━━ SUPPLIED DATA ━━

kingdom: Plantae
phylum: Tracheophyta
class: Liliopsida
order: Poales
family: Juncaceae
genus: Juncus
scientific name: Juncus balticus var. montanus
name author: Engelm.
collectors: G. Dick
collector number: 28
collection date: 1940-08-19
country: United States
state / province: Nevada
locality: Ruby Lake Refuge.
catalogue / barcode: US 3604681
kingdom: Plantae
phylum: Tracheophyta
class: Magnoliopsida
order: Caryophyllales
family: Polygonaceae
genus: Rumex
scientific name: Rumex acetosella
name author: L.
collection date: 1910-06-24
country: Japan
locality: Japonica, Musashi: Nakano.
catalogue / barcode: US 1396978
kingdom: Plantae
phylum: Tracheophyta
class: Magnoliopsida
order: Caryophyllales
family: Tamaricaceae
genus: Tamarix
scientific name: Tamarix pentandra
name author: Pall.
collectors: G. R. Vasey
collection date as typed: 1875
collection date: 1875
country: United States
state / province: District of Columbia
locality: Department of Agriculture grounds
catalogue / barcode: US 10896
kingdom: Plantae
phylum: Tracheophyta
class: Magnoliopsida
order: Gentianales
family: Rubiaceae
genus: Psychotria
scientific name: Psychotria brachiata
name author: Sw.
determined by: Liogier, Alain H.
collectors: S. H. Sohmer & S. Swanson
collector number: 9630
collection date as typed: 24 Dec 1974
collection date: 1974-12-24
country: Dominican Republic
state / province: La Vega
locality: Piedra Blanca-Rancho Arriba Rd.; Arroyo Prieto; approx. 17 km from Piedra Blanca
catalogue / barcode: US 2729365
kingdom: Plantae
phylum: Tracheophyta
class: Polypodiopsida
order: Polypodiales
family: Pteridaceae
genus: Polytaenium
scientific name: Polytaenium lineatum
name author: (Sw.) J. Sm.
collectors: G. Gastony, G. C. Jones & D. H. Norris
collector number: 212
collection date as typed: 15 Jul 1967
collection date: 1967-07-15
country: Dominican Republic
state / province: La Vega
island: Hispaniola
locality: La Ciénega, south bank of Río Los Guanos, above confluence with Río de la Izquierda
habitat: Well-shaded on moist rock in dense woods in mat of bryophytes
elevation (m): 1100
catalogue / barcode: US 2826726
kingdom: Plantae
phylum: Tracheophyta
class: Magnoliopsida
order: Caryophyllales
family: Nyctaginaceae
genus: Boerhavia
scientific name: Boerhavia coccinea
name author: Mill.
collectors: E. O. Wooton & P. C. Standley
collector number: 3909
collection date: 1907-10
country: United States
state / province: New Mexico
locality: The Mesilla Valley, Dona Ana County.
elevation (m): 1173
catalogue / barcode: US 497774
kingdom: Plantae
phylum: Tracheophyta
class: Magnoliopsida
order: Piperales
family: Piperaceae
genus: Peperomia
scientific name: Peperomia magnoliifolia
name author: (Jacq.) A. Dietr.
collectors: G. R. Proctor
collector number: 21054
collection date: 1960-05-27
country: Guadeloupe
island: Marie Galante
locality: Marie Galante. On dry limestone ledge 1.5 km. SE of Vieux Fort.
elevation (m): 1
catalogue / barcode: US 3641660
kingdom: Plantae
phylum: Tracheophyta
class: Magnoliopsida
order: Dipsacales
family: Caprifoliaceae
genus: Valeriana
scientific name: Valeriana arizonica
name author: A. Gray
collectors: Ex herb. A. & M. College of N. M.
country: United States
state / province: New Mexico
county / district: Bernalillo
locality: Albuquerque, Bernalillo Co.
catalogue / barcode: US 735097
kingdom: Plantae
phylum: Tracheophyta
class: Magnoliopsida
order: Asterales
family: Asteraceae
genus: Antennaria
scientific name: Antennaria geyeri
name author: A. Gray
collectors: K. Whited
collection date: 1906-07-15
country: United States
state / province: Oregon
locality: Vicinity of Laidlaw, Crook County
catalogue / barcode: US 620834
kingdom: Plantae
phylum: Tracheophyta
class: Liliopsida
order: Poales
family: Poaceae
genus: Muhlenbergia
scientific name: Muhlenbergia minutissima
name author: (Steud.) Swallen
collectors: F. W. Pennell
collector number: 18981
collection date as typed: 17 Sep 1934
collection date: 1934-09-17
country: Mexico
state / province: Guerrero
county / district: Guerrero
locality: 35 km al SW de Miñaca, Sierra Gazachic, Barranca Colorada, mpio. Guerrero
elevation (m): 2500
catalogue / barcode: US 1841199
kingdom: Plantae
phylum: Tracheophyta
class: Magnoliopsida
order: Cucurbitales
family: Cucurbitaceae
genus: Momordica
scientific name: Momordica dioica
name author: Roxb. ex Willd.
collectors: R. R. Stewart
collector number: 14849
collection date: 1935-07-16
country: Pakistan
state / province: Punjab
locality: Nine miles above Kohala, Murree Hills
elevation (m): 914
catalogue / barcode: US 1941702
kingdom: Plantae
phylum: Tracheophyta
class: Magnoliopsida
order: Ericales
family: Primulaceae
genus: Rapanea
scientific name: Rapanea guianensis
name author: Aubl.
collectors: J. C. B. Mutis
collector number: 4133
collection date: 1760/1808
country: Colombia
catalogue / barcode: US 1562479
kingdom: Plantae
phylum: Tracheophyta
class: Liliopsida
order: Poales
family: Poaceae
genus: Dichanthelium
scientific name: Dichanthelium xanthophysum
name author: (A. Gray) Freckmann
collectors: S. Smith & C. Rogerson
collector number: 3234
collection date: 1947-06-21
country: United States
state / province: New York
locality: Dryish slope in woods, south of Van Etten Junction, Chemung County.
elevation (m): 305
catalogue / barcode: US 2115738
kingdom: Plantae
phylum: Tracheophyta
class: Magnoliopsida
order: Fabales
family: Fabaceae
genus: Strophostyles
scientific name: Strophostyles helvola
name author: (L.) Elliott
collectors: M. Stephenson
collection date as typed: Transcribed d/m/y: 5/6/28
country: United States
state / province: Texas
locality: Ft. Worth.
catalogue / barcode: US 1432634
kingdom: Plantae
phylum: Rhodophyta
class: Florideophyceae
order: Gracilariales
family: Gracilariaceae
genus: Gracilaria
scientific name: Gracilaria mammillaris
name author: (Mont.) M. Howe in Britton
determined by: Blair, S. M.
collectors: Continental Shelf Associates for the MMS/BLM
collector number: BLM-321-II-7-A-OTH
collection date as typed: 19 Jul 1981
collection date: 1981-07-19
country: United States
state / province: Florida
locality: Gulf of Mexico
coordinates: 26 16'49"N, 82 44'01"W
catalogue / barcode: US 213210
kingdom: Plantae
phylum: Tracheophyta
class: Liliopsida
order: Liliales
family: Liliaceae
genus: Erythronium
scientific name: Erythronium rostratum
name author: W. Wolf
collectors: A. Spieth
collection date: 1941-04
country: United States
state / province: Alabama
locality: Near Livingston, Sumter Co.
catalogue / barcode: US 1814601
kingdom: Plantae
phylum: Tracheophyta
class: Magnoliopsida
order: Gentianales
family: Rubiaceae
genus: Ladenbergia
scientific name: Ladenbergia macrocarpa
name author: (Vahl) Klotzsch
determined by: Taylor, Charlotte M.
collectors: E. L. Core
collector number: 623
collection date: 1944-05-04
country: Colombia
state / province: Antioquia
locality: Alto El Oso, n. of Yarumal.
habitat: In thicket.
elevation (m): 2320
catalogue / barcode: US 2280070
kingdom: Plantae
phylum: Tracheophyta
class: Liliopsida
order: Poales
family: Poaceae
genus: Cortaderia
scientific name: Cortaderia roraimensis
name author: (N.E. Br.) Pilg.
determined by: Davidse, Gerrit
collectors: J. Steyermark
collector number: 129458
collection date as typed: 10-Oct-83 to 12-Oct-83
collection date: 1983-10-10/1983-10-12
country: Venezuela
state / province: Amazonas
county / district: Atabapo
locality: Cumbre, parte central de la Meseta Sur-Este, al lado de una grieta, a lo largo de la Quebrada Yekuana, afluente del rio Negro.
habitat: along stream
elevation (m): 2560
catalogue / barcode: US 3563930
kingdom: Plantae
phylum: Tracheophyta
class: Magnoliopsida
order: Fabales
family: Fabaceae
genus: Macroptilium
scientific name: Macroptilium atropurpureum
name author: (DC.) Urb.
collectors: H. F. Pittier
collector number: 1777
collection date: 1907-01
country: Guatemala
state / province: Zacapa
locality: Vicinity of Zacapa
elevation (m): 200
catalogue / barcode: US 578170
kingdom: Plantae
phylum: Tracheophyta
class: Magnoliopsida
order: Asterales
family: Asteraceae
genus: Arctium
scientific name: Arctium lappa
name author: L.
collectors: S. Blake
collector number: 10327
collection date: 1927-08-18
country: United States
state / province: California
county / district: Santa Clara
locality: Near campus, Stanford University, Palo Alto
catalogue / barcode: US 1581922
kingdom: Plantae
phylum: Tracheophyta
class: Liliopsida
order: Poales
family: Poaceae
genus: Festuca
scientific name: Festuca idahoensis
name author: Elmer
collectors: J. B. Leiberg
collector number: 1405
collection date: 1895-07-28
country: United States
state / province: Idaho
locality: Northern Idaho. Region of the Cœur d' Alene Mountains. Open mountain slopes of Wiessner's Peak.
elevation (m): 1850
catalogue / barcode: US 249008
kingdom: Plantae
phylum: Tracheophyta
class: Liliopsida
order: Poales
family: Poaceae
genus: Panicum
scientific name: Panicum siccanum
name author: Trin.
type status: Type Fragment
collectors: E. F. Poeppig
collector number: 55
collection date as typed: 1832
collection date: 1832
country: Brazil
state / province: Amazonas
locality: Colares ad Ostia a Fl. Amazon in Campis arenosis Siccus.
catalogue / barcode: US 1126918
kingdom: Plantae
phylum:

━━━

Repeat the material from its first line up to and including the line with "collection date: 1875", swapping "collectors" for "gathered by" and leaving everything else as it is.

kingdom: Plantae
phylum: Tracheophyta
class: Liliopsida
order: Poales
family: Juncaceae
genus: Juncus
scientific name: Juncus balticus var. montanus
name author: Engelm.
gathered by: G. Dick
collector number: 28
collection date: 1940-08-19
country: United States
state / province: Nevada
locality: Ruby Lake Refuge.
catalogue / barcode: US 3604681
kingdom: Plantae
phylum: Tracheophyta
class: Magnoliopsida
order: Caryophyllales
family: Polygonaceae
genus: Rumex
scientific name: Rumex acetosella
name author: L.
collection date: 1910-06-24
country: Japan
locality: Japonica, Musashi: Nakano.
catalogue / barcode: US 1396978
kingdom: Plantae
phylum: Tracheophyta
class: Magnoliopsida
order: Caryophyllales
family: Tamaricaceae
genus: Tamarix
scientific name: Tamarix pentandra
name author: Pall.
gathered by: G. R. Vasey
collection date as typed: 1875
collection date: 1875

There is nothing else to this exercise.